Data provided
========================================

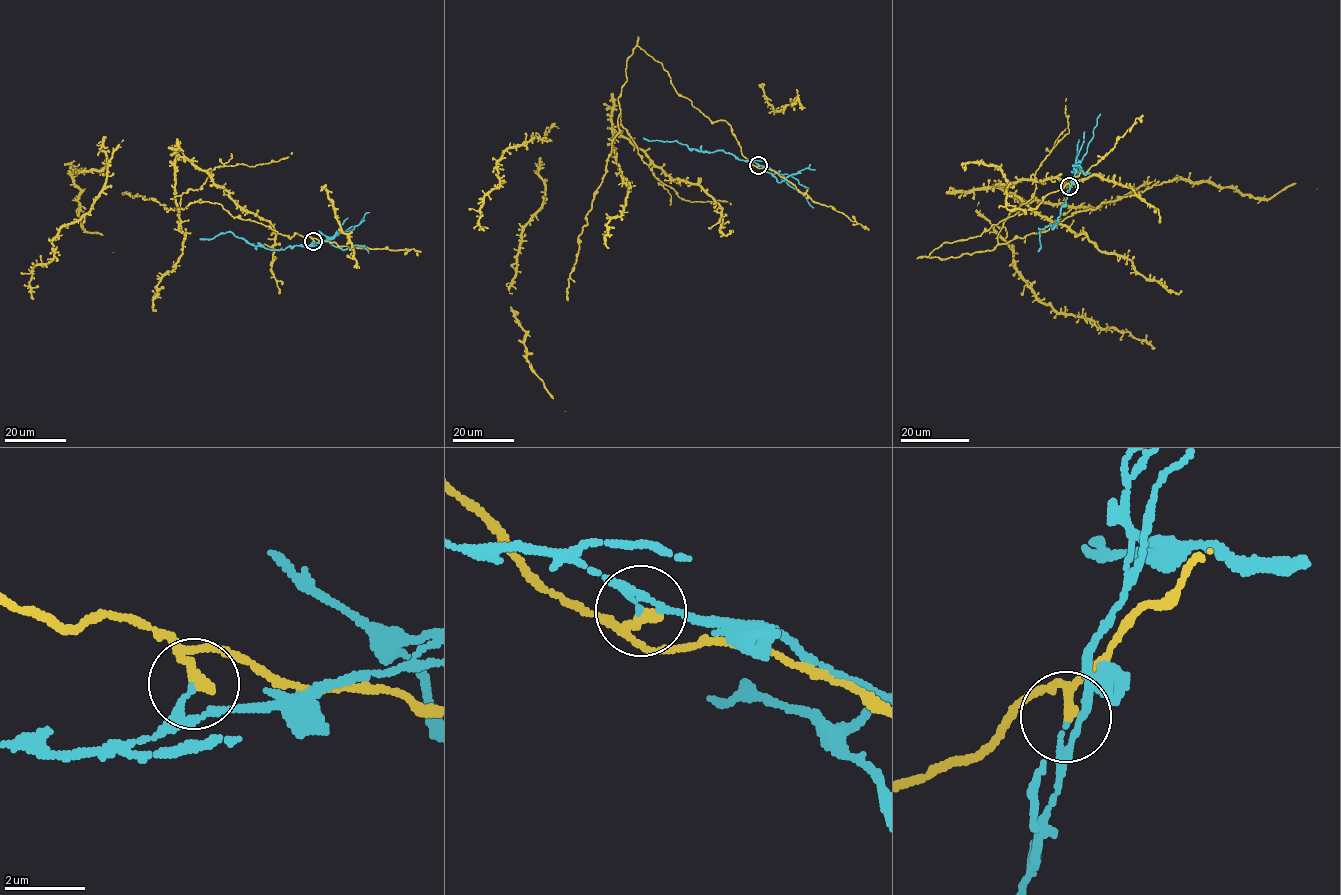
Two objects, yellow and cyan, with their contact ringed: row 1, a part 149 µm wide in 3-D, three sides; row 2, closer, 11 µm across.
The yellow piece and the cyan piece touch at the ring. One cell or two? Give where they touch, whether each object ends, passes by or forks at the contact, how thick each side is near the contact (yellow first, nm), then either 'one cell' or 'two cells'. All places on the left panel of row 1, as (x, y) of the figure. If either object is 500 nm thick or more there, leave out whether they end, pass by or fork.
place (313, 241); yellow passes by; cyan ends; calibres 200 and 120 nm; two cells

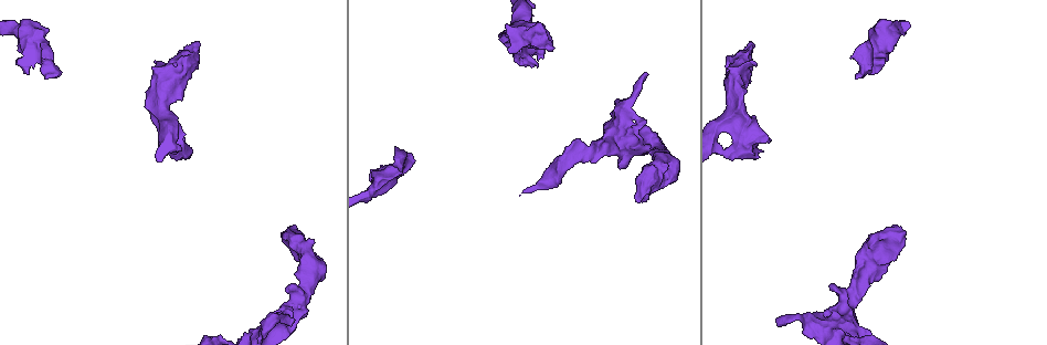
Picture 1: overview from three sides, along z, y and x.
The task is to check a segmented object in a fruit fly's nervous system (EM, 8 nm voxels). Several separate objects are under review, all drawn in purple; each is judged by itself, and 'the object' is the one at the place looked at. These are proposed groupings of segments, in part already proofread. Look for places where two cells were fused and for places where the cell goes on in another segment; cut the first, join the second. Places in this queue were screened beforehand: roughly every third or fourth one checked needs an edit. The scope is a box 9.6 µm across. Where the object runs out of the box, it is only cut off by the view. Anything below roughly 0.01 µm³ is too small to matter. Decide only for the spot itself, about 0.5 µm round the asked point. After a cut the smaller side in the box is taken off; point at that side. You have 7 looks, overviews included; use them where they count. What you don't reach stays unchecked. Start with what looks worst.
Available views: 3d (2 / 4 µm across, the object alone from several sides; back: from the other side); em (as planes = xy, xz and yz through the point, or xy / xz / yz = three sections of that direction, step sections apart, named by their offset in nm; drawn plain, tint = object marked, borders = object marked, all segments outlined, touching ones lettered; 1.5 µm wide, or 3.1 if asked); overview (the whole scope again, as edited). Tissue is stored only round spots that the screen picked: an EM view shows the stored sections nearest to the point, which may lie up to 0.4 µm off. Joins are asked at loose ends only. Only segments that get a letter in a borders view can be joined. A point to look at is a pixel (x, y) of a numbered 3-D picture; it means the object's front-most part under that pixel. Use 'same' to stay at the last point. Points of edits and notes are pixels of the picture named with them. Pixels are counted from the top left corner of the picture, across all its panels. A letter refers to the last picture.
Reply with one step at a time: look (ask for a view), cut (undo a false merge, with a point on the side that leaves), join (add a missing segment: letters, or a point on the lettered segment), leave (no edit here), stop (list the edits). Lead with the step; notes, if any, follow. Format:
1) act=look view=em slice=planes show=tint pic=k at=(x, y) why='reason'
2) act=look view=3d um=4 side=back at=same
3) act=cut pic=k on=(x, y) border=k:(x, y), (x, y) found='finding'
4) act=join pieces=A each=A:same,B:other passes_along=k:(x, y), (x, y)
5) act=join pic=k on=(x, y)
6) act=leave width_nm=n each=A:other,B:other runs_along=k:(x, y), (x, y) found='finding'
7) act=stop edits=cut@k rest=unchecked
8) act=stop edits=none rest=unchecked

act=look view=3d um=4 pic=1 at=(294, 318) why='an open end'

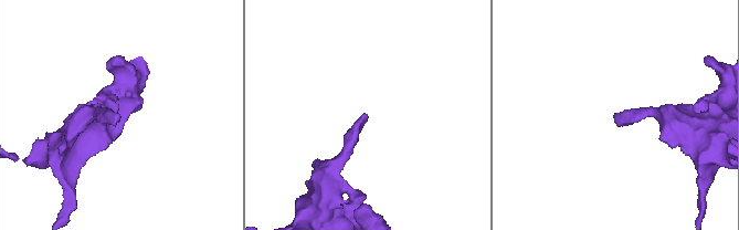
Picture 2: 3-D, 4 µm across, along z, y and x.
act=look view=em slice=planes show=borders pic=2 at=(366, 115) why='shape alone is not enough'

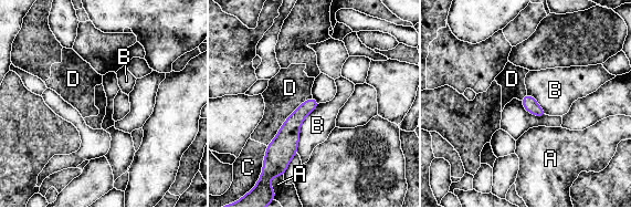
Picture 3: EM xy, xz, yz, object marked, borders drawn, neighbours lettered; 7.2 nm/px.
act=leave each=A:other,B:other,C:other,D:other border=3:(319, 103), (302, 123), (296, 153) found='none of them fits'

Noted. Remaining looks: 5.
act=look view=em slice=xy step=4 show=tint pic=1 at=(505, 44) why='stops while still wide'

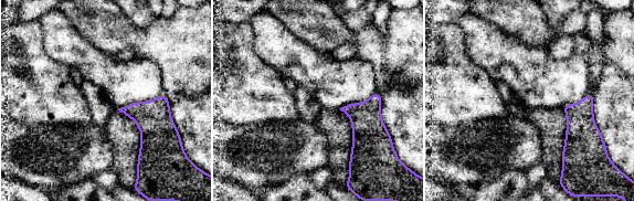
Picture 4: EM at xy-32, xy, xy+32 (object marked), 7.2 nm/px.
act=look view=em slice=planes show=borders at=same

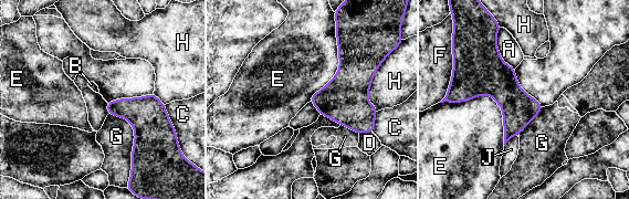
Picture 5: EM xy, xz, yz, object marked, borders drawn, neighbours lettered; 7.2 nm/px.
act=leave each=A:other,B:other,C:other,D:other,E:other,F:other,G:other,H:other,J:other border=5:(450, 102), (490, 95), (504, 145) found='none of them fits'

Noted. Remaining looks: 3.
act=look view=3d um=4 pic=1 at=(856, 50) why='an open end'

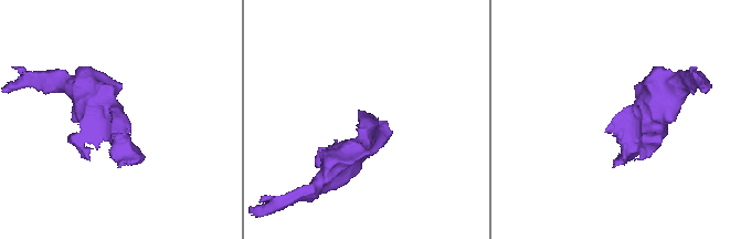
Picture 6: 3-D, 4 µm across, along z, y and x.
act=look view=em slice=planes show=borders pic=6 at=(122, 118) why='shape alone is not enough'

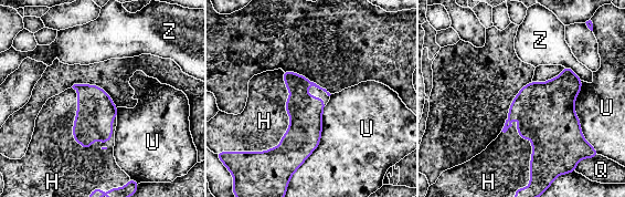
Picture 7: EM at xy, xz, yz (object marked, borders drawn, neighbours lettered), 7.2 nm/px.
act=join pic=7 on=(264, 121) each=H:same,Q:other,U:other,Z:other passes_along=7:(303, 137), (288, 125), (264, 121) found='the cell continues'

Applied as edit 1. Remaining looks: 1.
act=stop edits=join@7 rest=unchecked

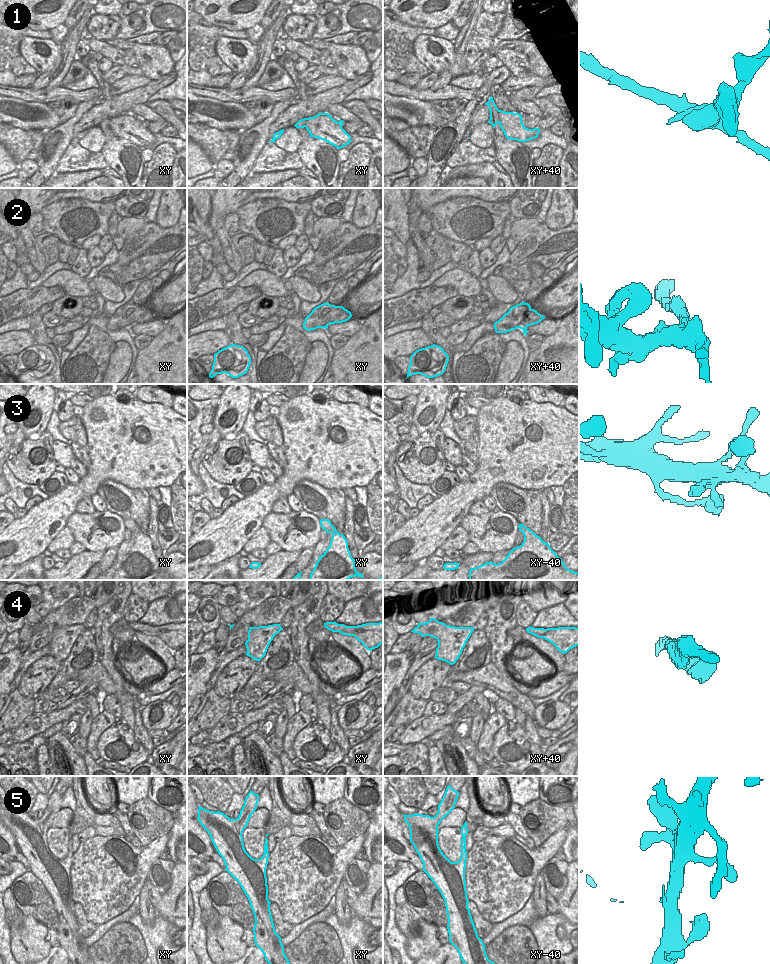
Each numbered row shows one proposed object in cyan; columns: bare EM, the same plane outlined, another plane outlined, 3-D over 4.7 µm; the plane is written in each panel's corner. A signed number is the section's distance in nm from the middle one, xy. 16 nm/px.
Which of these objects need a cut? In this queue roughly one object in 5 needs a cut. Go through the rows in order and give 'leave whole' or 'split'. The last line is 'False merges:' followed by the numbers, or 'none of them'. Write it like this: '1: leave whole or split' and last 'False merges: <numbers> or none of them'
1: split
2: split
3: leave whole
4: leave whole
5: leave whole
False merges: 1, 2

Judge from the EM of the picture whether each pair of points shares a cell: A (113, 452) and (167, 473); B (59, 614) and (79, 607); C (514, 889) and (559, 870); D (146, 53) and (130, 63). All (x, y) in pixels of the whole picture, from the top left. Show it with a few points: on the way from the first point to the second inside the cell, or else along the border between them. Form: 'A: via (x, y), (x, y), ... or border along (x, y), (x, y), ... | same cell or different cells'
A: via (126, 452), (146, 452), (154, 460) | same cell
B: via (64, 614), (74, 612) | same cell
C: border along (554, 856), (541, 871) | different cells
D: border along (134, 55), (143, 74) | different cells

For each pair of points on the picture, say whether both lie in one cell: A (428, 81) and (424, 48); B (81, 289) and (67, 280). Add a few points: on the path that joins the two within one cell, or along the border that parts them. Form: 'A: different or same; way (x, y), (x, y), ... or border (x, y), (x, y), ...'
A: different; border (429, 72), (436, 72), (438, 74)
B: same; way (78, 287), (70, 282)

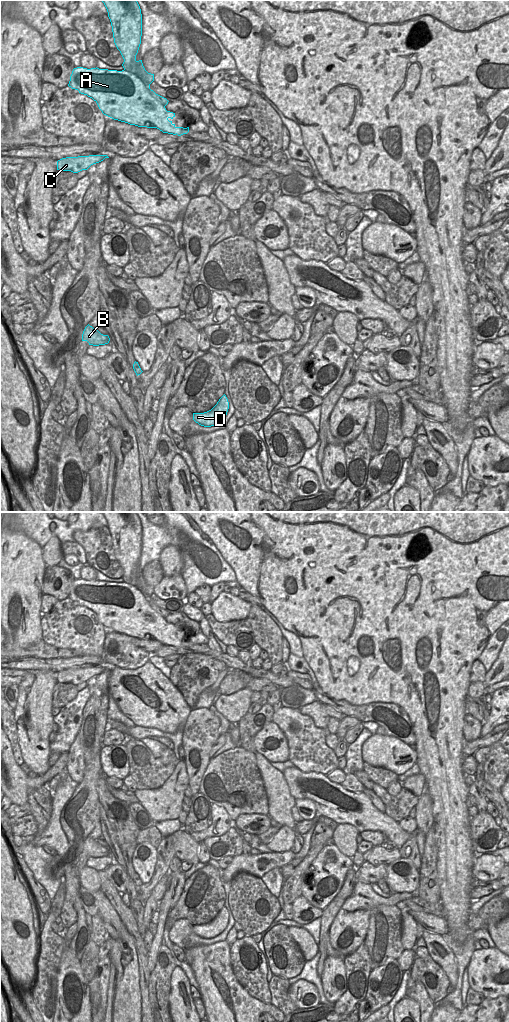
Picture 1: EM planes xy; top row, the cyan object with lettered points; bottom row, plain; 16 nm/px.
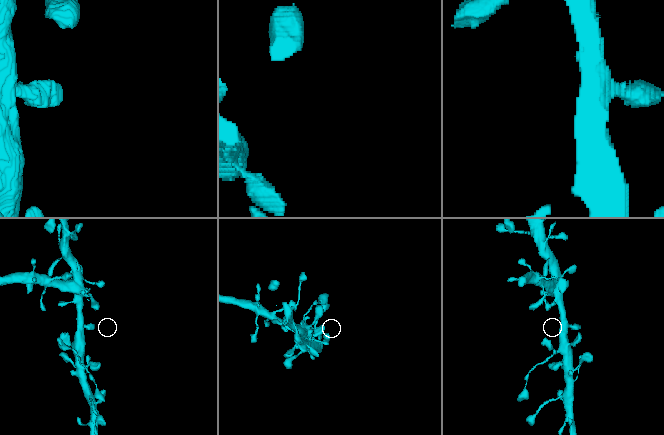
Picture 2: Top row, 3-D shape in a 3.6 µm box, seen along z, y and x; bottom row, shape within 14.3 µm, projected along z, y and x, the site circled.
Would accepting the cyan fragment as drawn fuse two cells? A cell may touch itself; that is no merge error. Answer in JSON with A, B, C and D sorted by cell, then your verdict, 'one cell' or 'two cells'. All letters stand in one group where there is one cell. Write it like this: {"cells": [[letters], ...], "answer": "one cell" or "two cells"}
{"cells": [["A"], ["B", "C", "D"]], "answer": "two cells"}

========================================

Required work
Output the records exactly as they appear, skipping any pictures.

Answer space
Two objects, yellow and cyan, with their contact ringed: row 1, a part 149 µm wide in 3-D, three sides; row 2, closer, 11 µm across.
The yellow piece and the cyan piece touch at the ring. One cell or two? Give where they touch, whether each object ends, passes by or forks at the contact, how thick each side is near the contact (yellow first, nm), then either 'one cell' or 'two cells'. All places on the left panel of row 1, as (x, y) of the figure. If either object is 500 nm thick or more there, leave out whether they end, pass by or fork.
place (313, 241); yellow passes by; cyan ends; calibres 200 and 120 nm; two cells

Picture 1: overview from three sides, along z, y and x.
The task is to check a segmented object in a fruit fly's nervous system (EM, 8 nm voxels). Several separate objects are under review, all drawn in purple; each is judged by itself, and 'the object' is the one at the place looked at. These are proposed groupings of segments, in part already proofread. Look for places where two cells were fused and for places where the cell goes on in another segment; cut the first, join the second. Places in this queue were screened beforehand: roughly every third or fourth one checked needs an edit. The scope is a box 9.6 µm across. Where the object runs out of the box, it is only cut off by the view. Anything below roughly 0.01 µm³ is too small to matter. Decide only for the spot itself, about 0.5 µm round the asked point. After a cut the smaller side in the box is taken off; point at that side. You have 7 looks, overviews included; use them where they count. What you don't reach stays unchecked. Start with what looks worst.
Available views: 3d (2 / 4 µm across, the object alone from several sides; back: from the other side); em (as planes = xy, xz and yz through the point, or xy / xz / yz = three sections of that direction, step sections apart, named by their offset in nm; drawn plain, tint = object marked, borders = object marked, all segments outlined, touching ones lettered; 1.5 µm wide, or 3.1 if asked); overview (the whole scope again, as edited). Tissue is stored only round spots that the screen picked: an EM view shows the stored sections nearest to the point, which may lie up to 0.4 µm off. Joins are asked at loose ends only. Only segments that get a letter in a borders view can be joined. A point to look at is a pixel (x, y) of a numbered 3-D picture; it means the object's front-most part under that pixel. Use 'same' to stay at the last point. Points of edits and notes are pixels of the picture named with them. Pixels are counted from the top left corner of the picture, across all its panels. A letter refers to the last picture.
Reply with one step at a time: look (ask for a view), cut (undo a false merge, with a point on the side that leaves), join (add a missing segment: letters, or a point on the lettered segment), leave (no edit here), stop (list the edits). Lead with the step; notes, if any, follow. Format:
1) act=look view=em slice=planes show=tint pic=k at=(x, y) why='reason'
2) act=look view=3d um=4 side=back at=same
3) act=cut pic=k on=(x, y) border=k:(x, y), (x, y) found='finding'
4) act=join pieces=A each=A:same,B:other passes_along=k:(x, y), (x, y)
5) act=join pic=k on=(x, y)
6) act=leave width_nm=n each=A:other,B:other runs_along=k:(x, y), (x, y) found='finding'
7) act=stop edits=cut@k rest=unchecked
8) act=stop edits=none rest=unchecked

act=look view=3d um=4 pic=1 at=(294, 318) why='an open end'

Picture 2: 3-D, 4 µm across, along z, y and x.
act=look view=em slice=planes show=borders pic=2 at=(366, 115) why='shape alone is not enough'

Picture 3: EM xy, xz, yz, object marked, borders drawn, neighbours lettered; 7.2 nm/px.
act=leave each=A:other,B:other,C:other,D:other border=3:(319, 103), (302, 123), (296, 153) found='none of them fits'

Noted. Remaining looks: 5.
act=look view=em slice=xy step=4 show=tint pic=1 at=(505, 44) why='stops while still wide'

Picture 4: EM at xy-32, xy, xy+32 (object marked), 7.2 nm/px.
act=look view=em slice=planes show=borders at=same

Picture 5: EM xy, xz, yz, object marked, borders drawn, neighbours lettered; 7.2 nm/px.
act=leave each=A:other,B:other,C:other,D:other,E:other,F:other,G:other,H:other,J:other border=5:(450, 102), (490, 95), (504, 145) found='none of them fits'

Noted. Remaining looks: 3.
act=look view=3d um=4 pic=1 at=(856, 50) why='an open end'

Picture 6: 3-D, 4 µm across, along z, y and x.
act=look view=em slice=planes show=borders pic=6 at=(122, 118) why='shape alone is not enough'

Picture 7: EM at xy, xz, yz (object marked, borders drawn, neighbours lettered), 7.2 nm/px.
act=join pic=7 on=(264, 121) each=H:same,Q:other,U:other,Z:other passes_along=7:(303, 137), (288, 125), (264, 121) found='the cell continues'

Applied as edit 1. Remaining looks: 1.
act=stop edits=join@7 rest=unchecked

Each numbered row shows one proposed object in cyan; columns: bare EM, the same plane outlined, another plane outlined, 3-D over 4.7 µm; the plane is written in each panel's corner. A signed number is the section's distance in nm from the middle one, xy. 16 nm/px.
Which of these objects need a cut? In this queue roughly one object in 5 needs a cut. Go through the rows in order and give 'leave whole' or 'split'. The last line is 'False merges:' followed by the numbers, or 'none of them'. Write it like this: '1: leave whole or split' and last 'False merges: <numbers> or none of them'
1: split
2: split
3: leave whole
4: leave whole
5: leave whole
False merges: 1, 2

Judge from the EM of the picture whether each pair of points shares a cell: A (113, 452) and (167, 473); B (59, 614) and (79, 607); C (514, 889) and (559, 870); D (146, 53) and (130, 63). All (x, y) in pixels of the whole picture, from the top left. Show it with a few points: on the way from the first point to the second inside the cell, or else along the border between them. Form: 'A: via (x, y), (x, y), ... or border along (x, y), (x, y), ... | same cell or different cells'
A: via (126, 452), (146, 452), (154, 460) | same cell
B: via (64, 614), (74, 612) | same cell
C: border along (554, 856), (541, 871) | different cells
D: border along (134, 55), (143, 74) | different cells

For each pair of points on the picture, say whether both lie in one cell: A (428, 81) and (424, 48); B (81, 289) and (67, 280). Add a few points: on the path that joins the two within one cell, or along the border that parts them. Form: 'A: different or same; way (x, y), (x, y), ... or border (x, y), (x, y), ...'
A: different; border (429, 72), (436, 72), (438, 74)
B: same; way (78, 287), (70, 282)

Picture 1: EM planes xy; top row, the cyan object with lettered points; bottom row, plain; 16 nm/px.
Picture 2: Top row, 3-D shape in a 3.6 µm box, seen along z, y and x; bottom row, shape within 14.3 µm, projected along z, y and x, the site circled.
Would accepting the cyan fragment as drawn fuse two cells? A cell may touch itself; that is no merge error. Answer in JSON with A, B, C and D sorted by cell, then your verdict, 'one cell' or 'two cells'. All letters stand in one group where there is one cell. Write it like this: {"cells": [[letters], ...], "answer": "one cell" or "two cells"}
{"cells": [["A"], ["B", "C", "D"]], "answer": "two cells"}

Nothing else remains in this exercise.